En certaines occasions, on allume encore la nuit des feux de joie dans un but semblable, sur le tertre de la chapelle et sur les collines voisines. Au moment où la flamme, comme un long serpent, déroule, en montant, ses anneaux autour de la pyramide de genêts et d’ajoncs qu’on lui a donnée à dévorer, et s’élance sur le bouquet qui s’élève à la cime, on fait douze fois processionnellement le tour du bûcher, en récitant des prières ; les vieillards l’environnent d’un cercle de pierres, et placent au centre une chaudière, où l’on faisait cuire jadis des viandes pour les prêtres ; aujourd’hui les enfants remplissent cette chaudière d’eau et de pièces de métal, et fixant quelques brins de jonc à ses deux parois opposées, ils en tirent des sons d’une harmonie, selon leur goût, tandis que les mendiants, à genoux à l’entour, la tête nue, et s’appuyant sur leurs bâtons, chantent en chœur les légendes du saint patron. Ainsi les an-

  1. Multitudo rusticorum…. exhiliens lanas, vellera, formas ceræ (Gregor. Tur., de Gloria confes., c. ii).
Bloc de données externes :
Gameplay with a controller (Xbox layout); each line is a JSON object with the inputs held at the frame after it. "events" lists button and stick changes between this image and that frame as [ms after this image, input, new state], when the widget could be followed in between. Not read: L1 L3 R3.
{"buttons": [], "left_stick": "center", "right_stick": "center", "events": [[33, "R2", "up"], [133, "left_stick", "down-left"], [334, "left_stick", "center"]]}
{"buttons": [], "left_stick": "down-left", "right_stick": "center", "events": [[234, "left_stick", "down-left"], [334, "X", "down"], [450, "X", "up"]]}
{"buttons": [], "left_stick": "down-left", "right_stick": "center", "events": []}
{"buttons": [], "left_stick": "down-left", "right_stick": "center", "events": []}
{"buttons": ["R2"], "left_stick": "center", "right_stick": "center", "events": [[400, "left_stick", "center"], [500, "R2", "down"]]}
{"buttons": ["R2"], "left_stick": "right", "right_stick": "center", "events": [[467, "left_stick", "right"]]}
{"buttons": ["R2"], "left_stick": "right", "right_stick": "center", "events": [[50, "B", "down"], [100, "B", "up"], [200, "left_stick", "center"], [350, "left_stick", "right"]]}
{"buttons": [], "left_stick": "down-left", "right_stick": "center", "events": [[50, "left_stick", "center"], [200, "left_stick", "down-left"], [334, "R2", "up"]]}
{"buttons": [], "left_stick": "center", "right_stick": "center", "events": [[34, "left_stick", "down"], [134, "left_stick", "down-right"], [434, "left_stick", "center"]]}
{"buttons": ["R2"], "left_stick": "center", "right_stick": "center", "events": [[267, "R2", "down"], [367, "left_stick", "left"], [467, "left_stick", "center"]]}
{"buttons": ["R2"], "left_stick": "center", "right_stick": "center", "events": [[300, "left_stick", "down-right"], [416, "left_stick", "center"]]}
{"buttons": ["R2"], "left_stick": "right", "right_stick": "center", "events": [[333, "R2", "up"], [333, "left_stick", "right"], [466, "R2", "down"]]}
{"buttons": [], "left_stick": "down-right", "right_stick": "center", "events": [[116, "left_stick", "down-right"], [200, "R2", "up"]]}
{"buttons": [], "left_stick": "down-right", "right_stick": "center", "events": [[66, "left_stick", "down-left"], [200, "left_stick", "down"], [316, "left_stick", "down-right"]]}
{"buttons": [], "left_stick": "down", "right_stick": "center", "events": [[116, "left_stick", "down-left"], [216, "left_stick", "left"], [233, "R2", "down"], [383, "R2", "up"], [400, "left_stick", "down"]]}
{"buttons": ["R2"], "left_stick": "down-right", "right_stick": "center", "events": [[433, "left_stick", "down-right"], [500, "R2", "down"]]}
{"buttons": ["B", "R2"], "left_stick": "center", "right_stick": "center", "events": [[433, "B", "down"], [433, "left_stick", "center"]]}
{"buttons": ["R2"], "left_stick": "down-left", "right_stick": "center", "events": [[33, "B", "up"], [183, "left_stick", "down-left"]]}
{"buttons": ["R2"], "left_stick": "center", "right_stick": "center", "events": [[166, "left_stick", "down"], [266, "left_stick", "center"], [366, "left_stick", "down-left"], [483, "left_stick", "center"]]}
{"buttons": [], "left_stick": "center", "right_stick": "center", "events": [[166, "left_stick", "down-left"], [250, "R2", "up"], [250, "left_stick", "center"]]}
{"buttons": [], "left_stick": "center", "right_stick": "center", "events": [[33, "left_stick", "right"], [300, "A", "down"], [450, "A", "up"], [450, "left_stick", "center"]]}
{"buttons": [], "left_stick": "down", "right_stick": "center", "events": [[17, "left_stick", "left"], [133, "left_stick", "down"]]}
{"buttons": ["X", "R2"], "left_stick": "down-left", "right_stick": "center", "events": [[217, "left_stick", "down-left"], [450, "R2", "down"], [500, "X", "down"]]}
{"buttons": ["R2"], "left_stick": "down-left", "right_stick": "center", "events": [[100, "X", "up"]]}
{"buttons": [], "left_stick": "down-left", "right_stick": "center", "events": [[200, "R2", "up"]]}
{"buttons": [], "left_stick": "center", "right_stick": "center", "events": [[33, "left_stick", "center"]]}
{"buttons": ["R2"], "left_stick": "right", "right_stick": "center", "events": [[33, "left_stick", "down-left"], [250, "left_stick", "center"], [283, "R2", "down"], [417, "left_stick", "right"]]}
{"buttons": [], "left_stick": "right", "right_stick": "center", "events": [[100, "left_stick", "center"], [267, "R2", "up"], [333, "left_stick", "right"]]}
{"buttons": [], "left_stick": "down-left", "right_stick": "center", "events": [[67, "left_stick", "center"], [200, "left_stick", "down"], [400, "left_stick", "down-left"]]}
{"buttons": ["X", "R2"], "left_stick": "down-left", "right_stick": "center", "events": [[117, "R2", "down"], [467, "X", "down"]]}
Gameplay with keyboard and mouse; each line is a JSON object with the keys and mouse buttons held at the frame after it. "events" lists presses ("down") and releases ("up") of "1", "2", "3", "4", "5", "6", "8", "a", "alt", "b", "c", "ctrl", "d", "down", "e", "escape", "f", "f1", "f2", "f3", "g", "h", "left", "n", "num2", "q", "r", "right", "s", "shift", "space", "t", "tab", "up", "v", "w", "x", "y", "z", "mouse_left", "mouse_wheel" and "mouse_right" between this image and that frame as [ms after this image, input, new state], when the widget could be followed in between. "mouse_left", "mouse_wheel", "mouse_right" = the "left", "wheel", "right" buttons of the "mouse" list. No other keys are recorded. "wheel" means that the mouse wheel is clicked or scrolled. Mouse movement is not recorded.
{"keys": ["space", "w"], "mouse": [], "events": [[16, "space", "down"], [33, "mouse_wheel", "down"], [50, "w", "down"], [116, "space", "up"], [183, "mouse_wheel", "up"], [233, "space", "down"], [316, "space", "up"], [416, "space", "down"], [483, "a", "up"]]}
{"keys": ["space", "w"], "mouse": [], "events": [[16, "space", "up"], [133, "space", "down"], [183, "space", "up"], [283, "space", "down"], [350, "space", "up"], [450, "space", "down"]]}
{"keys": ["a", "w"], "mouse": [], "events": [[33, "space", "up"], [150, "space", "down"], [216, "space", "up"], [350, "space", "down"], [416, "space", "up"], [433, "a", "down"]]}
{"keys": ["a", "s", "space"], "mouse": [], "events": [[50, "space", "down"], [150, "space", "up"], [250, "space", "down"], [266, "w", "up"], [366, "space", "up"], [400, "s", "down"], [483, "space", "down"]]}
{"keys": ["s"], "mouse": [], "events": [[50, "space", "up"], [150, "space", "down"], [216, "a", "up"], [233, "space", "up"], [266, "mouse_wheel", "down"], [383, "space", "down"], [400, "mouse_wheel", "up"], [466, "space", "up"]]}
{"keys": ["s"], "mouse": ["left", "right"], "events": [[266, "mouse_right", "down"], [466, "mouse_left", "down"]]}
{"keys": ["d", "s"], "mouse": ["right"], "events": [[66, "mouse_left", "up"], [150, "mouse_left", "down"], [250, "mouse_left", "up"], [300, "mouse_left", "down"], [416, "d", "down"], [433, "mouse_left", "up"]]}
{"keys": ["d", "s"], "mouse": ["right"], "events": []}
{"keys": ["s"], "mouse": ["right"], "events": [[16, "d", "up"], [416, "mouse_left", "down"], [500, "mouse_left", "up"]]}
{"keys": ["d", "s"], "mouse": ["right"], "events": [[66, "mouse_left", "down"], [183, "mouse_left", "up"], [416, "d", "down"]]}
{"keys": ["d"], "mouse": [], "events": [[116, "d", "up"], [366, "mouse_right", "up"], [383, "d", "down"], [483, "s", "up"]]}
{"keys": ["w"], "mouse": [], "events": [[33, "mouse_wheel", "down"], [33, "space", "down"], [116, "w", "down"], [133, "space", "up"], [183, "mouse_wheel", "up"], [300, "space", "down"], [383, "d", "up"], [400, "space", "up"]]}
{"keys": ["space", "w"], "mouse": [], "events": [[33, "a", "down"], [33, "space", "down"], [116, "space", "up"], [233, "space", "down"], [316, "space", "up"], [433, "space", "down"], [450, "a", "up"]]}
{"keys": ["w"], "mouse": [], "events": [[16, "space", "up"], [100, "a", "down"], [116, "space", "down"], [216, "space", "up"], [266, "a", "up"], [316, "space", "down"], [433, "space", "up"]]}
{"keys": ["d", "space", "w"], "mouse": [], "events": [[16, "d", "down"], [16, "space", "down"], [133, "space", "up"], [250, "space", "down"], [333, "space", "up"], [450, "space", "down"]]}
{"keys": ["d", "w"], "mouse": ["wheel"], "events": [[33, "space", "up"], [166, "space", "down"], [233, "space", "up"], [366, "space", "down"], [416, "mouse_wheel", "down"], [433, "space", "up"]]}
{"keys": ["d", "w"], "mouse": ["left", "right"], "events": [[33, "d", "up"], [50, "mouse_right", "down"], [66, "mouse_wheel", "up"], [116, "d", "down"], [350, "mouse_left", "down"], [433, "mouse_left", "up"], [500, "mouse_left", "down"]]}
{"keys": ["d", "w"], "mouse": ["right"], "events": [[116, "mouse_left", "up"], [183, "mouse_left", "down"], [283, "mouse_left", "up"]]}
  2. C’était évidemment un usage païen contre lequel, à toutes les époques, se sont élevés les évèques ; « Statuimus ne choreæ fiant in ecclesiis… quod facientes aut cantilenas cantanles in iisdem excommunicamus, » etc. V. Statuta synodalia eccles. Trecorensis, ad ann. l320, et Statuta synodalia ecclesiæ Corisopilensis, ad ann. 1768.
  3. Le Parfait missionnaire, p. 185.